Henry W. Ehrmann

from the January 4, 1995 issue of The Country Chronicle

Hanover, NH–Jurist, professor, author and journalist Henry W. Ehrmann died of heart failure December 25 at Scripps Clinic and Greens Hospital in LaJolla, CA.  He was 86.

Professor Ehrmann was born in Berlin in 1908 and studied at the famed French gymnasium in Berlin before earning a degree in law from the University of Freiburg and a doctorate in jurisprudence from the University of Berlin in 1929.  He had already become a jurist in Berlin when the Nazis came to power in 1933.  Arrested by the Gestapo shortly after, Ehrmann was imprisoned in a concentration camp.  With the help of friends and bribery he escaped to the Czech border where he skied over the Sudeten Mountains to freedom.

He worked as a journalist and scholar in France until it fell to the Germans in 1940.  Active in helping others escape Hitler, Ehrmann and his wife were the first to use the escape route over the Pyreness Mountains into Spain en route to the United States.  After teaching at the New School for Social Research, he directed education programs for German prisoners of war (1943-1947) before joining the faculty of the University of Colorado.  In 1961 he joined the Department of Government of Dartmouth College, where he held the Joel Parker Professorship of Law and Political Science and, from 1963-1966, served as the department’s chair.  He also taught at the McGill University and held visiting professorships at the universities of Paris, Bordeaux, Grenoble, Mannheim, Berlin, the Institute for Advanced Studies at Princeton and the University of California at Berkeley and at San Diego, where he taught once a year until 1990.

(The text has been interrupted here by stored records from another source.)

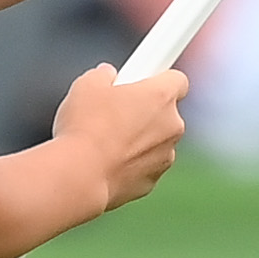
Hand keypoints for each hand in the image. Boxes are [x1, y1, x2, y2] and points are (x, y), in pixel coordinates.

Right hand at [52, 65, 185, 211]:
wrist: (80, 176)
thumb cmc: (85, 128)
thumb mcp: (87, 84)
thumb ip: (103, 75)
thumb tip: (105, 76)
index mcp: (161, 96)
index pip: (177, 79)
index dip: (158, 79)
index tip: (143, 79)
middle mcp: (172, 126)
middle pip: (166, 112)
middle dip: (144, 110)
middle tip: (115, 109)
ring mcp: (165, 157)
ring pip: (156, 141)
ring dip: (138, 138)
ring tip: (104, 139)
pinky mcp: (152, 181)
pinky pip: (145, 165)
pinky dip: (130, 163)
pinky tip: (105, 161)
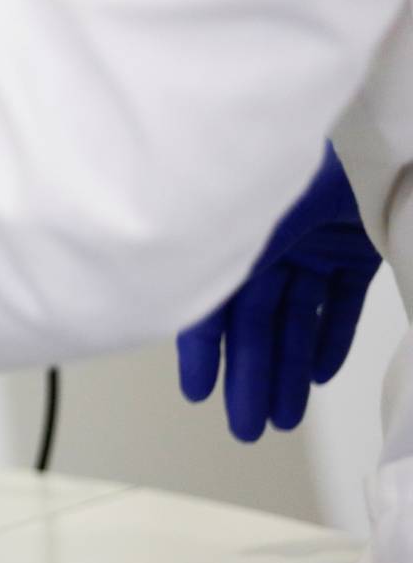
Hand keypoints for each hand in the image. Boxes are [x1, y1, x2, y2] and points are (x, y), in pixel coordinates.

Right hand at [177, 144, 379, 440]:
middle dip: (251, 377)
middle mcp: (269, 241)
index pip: (211, 303)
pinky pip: (342, 301)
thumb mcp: (249, 220)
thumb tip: (186, 310)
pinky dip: (333, 337)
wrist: (376, 134)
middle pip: (256, 322)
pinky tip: (322, 376)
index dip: (204, 351)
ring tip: (283, 419)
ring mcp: (313, 243)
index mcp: (234, 232)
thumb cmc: (304, 163)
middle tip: (247, 428)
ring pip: (297, 319)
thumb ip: (223, 265)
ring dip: (290, 369)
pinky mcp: (357, 246)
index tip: (199, 393)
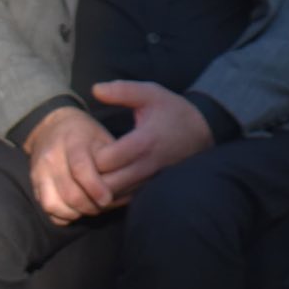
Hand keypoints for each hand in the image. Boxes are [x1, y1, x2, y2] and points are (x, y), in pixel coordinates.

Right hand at [24, 106, 118, 224]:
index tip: (108, 199)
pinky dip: (61, 215)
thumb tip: (125, 184)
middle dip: (89, 205)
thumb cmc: (86, 133)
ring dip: (75, 213)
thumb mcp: (102, 136)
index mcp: (73, 142)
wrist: (51, 127)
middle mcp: (52, 158)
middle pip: (68, 192)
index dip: (95, 188)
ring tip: (91, 209)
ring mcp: (39, 172)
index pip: (81, 169)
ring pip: (52, 204)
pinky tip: (76, 211)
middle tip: (104, 206)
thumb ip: (111, 158)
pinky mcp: (33, 184)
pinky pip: (45, 208)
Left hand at [89, 82, 214, 198]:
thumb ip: (123, 91)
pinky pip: (126, 199)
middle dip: (90, 177)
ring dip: (99, 189)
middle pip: (107, 184)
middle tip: (84, 164)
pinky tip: (106, 182)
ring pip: (115, 196)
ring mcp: (151, 179)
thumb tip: (95, 89)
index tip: (87, 147)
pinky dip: (111, 194)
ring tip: (92, 174)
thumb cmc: (174, 111)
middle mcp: (147, 165)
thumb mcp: (151, 93)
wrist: (204, 130)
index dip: (89, 156)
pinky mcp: (152, 186)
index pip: (105, 160)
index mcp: (144, 141)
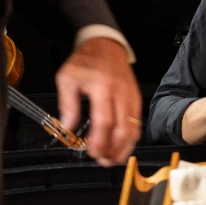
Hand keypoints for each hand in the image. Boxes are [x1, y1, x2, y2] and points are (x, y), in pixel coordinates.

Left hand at [55, 36, 141, 166]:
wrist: (106, 44)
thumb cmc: (85, 61)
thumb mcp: (67, 78)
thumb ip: (67, 104)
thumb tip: (67, 129)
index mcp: (102, 87)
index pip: (104, 120)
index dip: (100, 140)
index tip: (92, 152)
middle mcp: (120, 92)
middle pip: (123, 127)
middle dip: (114, 148)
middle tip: (103, 160)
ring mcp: (131, 95)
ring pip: (134, 127)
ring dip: (124, 146)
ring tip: (113, 158)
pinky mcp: (136, 97)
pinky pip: (138, 121)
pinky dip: (132, 136)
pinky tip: (122, 145)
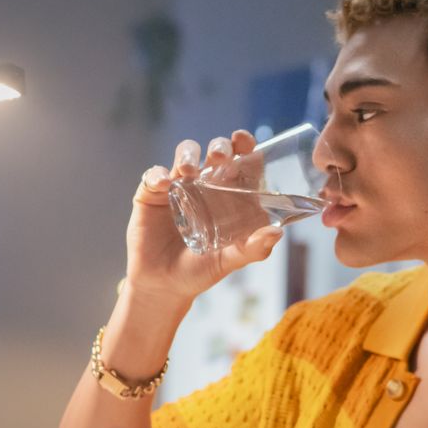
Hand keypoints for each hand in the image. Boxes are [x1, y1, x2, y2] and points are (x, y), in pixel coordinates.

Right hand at [125, 131, 283, 307]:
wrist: (163, 286)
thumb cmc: (201, 270)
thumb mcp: (229, 261)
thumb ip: (253, 249)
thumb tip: (277, 232)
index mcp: (228, 192)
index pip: (239, 158)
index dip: (242, 143)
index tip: (244, 141)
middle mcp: (204, 183)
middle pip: (213, 150)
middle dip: (218, 145)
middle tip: (219, 156)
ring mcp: (178, 186)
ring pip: (184, 154)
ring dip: (188, 155)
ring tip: (189, 171)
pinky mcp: (151, 194)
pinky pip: (153, 175)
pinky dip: (158, 175)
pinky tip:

Ehrmann is perhaps best known for his book Politics in France, which in five printings became an academic best seller and was subsequently published in German.  He considered his 1957 Organized Business in France (French translation in 1969) to be his major work because, as he said in a 1980 interview at Dartmouth, “in all modesty, it was a new thing and raised new questions.”

The Ehrmanns’ escape to Spain was featured in the recent PBS special The Exiles. As a foreign scholar, he had the unusual distinction of teaching French politics at the Sorbonne.  In 1985, Ehrmann was one of three foreign scholars to receive the first honorary doctorates ever awarded by their prestigious Institute D’Etudes Politques in Paris.  He also holds honorary degrees from the universities of Mannheim and Hartford.  He has donated his extensive scholarly library to Wesleyan University.

He married the former Claire U. Sachs in 1939.  He is survived by his wife, of Hanover, and two sons, Michael M. of McLean, VA and Paul L. of Santa Monica, as well as four grandchildren.

Memorial services will be held in the spring at the University of California at San Diego and at Dartmouth.  Any memorial gifts should be sent to Amnesty International in New York or The Southern Poverty Law Center in Atlanta.